## ASSIGNED TASK
Each entry must appear in the answer exactly as written.

## DATA SECTION
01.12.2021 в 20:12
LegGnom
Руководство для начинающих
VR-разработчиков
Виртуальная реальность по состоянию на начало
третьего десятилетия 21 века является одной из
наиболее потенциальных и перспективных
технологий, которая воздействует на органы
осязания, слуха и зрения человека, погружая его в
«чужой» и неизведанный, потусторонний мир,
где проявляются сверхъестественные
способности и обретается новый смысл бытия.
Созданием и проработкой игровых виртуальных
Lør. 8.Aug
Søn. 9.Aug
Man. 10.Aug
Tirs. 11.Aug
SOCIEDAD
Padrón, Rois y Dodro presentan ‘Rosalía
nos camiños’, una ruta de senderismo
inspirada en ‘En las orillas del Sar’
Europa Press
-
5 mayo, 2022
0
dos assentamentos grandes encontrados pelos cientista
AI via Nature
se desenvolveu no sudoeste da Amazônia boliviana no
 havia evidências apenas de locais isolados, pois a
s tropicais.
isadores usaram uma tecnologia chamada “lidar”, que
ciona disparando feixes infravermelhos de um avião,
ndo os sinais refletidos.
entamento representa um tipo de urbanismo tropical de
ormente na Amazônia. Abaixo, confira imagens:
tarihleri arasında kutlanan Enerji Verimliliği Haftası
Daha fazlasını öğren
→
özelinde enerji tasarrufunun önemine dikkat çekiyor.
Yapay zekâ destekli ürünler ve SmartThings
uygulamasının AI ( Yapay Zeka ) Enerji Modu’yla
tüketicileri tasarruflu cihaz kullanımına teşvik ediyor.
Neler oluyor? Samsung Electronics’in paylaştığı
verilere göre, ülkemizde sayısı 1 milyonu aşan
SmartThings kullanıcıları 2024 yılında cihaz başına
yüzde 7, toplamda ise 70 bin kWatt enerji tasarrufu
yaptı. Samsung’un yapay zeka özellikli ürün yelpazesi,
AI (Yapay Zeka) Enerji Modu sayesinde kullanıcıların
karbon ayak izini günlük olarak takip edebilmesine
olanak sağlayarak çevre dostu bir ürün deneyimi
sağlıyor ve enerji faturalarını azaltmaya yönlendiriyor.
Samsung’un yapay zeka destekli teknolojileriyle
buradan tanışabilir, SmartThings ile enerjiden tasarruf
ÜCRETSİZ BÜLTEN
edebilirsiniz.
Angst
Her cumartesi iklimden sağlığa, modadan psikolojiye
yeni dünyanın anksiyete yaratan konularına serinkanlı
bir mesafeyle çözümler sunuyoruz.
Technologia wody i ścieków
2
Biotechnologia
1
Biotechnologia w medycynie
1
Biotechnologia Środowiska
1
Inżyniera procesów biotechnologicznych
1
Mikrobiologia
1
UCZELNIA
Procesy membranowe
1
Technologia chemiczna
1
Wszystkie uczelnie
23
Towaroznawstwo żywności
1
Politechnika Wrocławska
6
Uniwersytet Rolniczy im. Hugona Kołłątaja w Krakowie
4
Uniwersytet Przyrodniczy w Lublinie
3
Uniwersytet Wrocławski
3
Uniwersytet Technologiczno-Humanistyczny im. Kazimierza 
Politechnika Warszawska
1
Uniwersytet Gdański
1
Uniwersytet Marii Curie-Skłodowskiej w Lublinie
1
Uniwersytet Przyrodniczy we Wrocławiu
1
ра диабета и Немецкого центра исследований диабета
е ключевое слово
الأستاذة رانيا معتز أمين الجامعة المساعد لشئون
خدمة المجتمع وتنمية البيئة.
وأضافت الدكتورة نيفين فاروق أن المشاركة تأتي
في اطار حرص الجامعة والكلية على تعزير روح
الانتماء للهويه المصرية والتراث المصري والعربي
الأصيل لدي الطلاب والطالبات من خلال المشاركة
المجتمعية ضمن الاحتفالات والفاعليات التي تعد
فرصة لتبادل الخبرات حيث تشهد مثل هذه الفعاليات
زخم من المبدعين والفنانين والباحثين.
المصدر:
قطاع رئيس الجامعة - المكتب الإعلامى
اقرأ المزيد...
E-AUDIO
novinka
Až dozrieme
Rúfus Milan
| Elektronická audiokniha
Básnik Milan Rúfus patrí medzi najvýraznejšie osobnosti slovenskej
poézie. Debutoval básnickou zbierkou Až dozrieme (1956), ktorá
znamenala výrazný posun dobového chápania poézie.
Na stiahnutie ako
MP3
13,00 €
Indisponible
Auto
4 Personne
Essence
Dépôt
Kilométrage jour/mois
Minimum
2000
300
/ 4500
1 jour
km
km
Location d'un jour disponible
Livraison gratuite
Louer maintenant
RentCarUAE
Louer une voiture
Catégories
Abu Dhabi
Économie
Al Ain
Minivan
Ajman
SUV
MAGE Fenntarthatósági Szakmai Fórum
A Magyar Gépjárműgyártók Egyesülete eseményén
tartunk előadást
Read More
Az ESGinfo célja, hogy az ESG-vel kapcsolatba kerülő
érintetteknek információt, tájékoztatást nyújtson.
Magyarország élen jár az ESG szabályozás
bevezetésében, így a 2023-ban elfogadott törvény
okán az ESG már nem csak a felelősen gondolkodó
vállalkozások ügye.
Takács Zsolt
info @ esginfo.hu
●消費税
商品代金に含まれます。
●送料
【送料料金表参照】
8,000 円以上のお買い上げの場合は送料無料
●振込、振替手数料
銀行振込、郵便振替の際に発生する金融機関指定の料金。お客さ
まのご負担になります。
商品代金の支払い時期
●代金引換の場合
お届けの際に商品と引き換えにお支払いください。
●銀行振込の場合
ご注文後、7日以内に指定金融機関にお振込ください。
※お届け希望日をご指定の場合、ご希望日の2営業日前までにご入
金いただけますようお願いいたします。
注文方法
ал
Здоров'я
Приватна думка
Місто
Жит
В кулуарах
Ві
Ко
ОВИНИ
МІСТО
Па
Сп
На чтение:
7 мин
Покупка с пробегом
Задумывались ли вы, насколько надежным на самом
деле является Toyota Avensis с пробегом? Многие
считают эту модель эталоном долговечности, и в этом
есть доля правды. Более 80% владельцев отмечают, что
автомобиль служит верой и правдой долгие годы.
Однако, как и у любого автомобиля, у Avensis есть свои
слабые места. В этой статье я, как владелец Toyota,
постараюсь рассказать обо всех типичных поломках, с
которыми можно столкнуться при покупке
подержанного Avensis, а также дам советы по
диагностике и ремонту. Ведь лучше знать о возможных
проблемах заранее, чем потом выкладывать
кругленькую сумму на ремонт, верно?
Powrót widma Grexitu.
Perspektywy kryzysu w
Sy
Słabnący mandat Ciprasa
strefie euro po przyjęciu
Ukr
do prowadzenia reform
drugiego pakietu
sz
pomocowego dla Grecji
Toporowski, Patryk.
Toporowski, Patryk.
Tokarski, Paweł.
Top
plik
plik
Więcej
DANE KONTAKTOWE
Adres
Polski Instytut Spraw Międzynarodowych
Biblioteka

## REPLY
01.12.2021 в 20:12
LegGnom
Руководство для начинающих
VR-разработчиков
Виртуальная реальность по состоянию на начало
третьего десятилетия 21 века является одной из
наиболее потенциальных и перспективных
технологий, которая воздействует на органы
осязания, слуха и зрения человека, погружая его в
«чужой» и неизведанный, потусторонний мир,
где проявляются сверхъестественные
способности и обретается новый смысл бытия.
Созданием и проработкой игровых виртуальных
Lør. 8.Aug
Søn. 9.Aug
Man. 10.Aug
Tirs. 11.Aug
SOCIEDAD
Padrón, Rois y Dodro presentan ‘Rosalía
nos camiños’, una ruta de senderismo
inspirada en ‘En las orillas del Sar’
Europa Press
-
5 mayo, 2022
0
dos assentamentos grandes encontrados pelos cientista
AI via Nature
se desenvolveu no sudoeste da Amazônia boliviana no
 havia evidências apenas de locais isolados, pois a
s tropicais.
isadores usaram uma tecnologia chamada “lidar”, que
ciona disparando feixes infravermelhos de um avião,
ndo os sinais refletidos.
entamento representa um tipo de urbanismo tropical de
ormente na Amazônia. Abaixo, confira imagens:
tarihleri arasında kutlanan Enerji Verimliliği Haftası
Daha fazlasını öğren
→
özelinde enerji tasarrufunun önemine dikkat çekiyor.
Yapay zekâ destekli ürünler ve SmartThings
uygulamasının AI ( Yapay Zeka ) Enerji Modu’yla
tüketicileri tasarruflu cihaz kullanımına teşvik ediyor.
Neler oluyor? Samsung Electronics’in paylaştığı
verilere göre, ülkemizde sayısı 1 milyonu aşan
SmartThings kullanıcıları 2024 yılında cihaz başına
yüzde 7, toplamda ise 70 bin kWatt enerji tasarrufu
yaptı. Samsung’un yapay zeka özellikli ürün yelpazesi,
AI (Yapay Zeka) Enerji Modu sayesinde kullanıcıların
karbon ayak izini günlük olarak takip edebilmesine
olanak sağlayarak çevre dostu bir ürün deneyimi
sağlıyor ve enerji faturalarını azaltmaya yönlendiriyor.
Samsung’un yapay zeka destekli teknolojileriyle
buradan tanışabilir, SmartThings ile enerjiden tasarruf
ÜCRETSİZ BÜLTEN
edebilirsiniz.
Angst
Her cumartesi iklimden sağlığa, modadan psikolojiye
yeni dünyanın anksiyete yaratan konularına serinkanlı
bir mesafeyle çözümler sunuyoruz.
Technologia wody i ścieków
2
Biotechnologia
1
Biotechnologia w medycynie
1
Biotechnologia Środowiska
1
Inżyniera procesów biotechnologicznych
1
Mikrobiologia
1
UCZELNIA
Procesy membranowe
1
Technologia chemiczna
1
Wszystkie uczelnie
23
Towaroznawstwo żywności
1
Politechnika Wrocławska
6
Uniwersytet Rolniczy im. Hugona Kołłątaja w Krakowie
4
Uniwersytet Przyrodniczy w Lublinie
3
Uniwersytet Wrocławski
3
Uniwersytet Technologiczno-Humanistyczny im. Kazimierza 
Politechnika Warszawska
1
Uniwersytet Gdański
1
Uniwersytet Marii Curie-Skłodowskiej w Lublinie
1
Uniwersytet Przyrodniczy we Wrocławiu
1
ра диабета и Немецкого центра исследований диабета
е ключевое слово
الأستاذة رانيا معتز أمين الجامعة المساعد لشئون
خدمة المجتمع وتنمية البيئة.
وأضافت الدكتورة نيفين فاروق أن المشاركة تأتي
في اطار حرص الجامعة والكلية على تعزير روح
الانتماء للهويه المصرية والتراث المصري والعربي
الأصيل لدي الطلاب والطالبات من خلال المشاركة
المجتمعية ضمن الاحتفالات والفاعليات التي تعد
فرصة لتبادل الخبرات حيث تشهد مثل هذه الفعاليات
زخم من المبدعين والفنانين والباحثين.
المصدر:
قطاع رئيس الجامعة - المكتب الإعلامى
اقرأ المزيد...
E-AUDIO
novinka
Až dozrieme
Rúfus Milan
| Elektronická audiokniha
Básnik Milan Rúfus patrí medzi najvýraznejšie osobnosti slovenskej
poézie. Debutoval básnickou zbierkou Až dozrieme (1956), ktorá
znamenala výrazný posun dobového chápania poézie.
Na stiahnutie ako
MP3
13,00 €
Indisponible
Auto
4 Personne
Essence
Dépôt
Kilométrage jour/mois
Minimum
2000
300
/ 4500
1 jour
km
km
Location d'un jour disponible
Livraison gratuite
Louer maintenant
RentCarUAE
Louer une voiture
Catégories
Abu Dhabi
Économie
Al Ain
Minivan
Ajman
SUV
MAGE Fenntarthatósági Szakmai Fórum
A Magyar Gépjárműgyártók Egyesülete eseményén
tartunk előadást
Read More
Az ESGinfo célja, hogy az ESG-vel kapcsolatba kerülő
érintetteknek információt, tájékoztatást nyújtson.
Magyarország élen jár az ESG szabályozás
bevezetésében, így a 2023-ban elfogadott törvény
okán az ESG már nem csak a felelősen gondolkodó
vállalkozások ügye.
Takács Zsolt
info @ esginfo.hu
●消費税
商品代金に含まれます。
●送料
【送料料金表参照】
8,000 円以上のお買い上げの場合は送料無料
●振込、振替手数料
銀行振込、郵便振替の際に発生する金融機関指定の料金。お客さ
まのご負担になります。
商品代金の支払い時期
●代金引換の場合
お届けの際に商品と引き換えにお支払いください。
●銀行振込の場合
ご注文後、7日以内に指定金融機関にお振込ください。
※お届け希望日をご指定の場合、ご希望日の2営業日前までにご入
金いただけますようお願いいたします。
注文方法
ал
Здоров'я
Приватна думка
Місто
Жит
В кулуарах
Ві
Ко
ОВИНИ
МІСТО
Па
Сп
На чтение:
7 мин
Покупка с пробегом
Задумывались ли вы, насколько надежным на самом
деле является Toyota Avensis с пробегом? Многие
считают эту модель эталоном долговечности, и в этом
есть доля правды. Более 80% владельцев отмечают, что
автомобиль служит верой и правдой долгие годы.
Однако, как и у любого автомобиля, у Avensis есть свои
слабые места. В этой статье я, как владелец Toyota,
постараюсь рассказать обо всех типичных поломках, с
которыми можно столкнуться при покупке
подержанного Avensis, а также дам советы по
диагностике и ремонту. Ведь лучше знать о возможных
проблемах заранее, чем потом выкладывать
кругленькую сумму на ремонт, верно?
Powrót widma Grexitu.
Perspektywy kryzysu w
Sy
Słabnący mandat Ciprasa
strefie euro po przyjęciu
Ukr
do prowadzenia reform
drugiego pakietu
sz
pomocowego dla Grecji
Toporowski, Patryk.
Toporowski, Patryk.
Tokarski, Paweł.
Top
plik
plik
Więcej
DANE KONTAKTOWE
Adres
Polski Instytut Spraw Międzynarodowych
Biblioteka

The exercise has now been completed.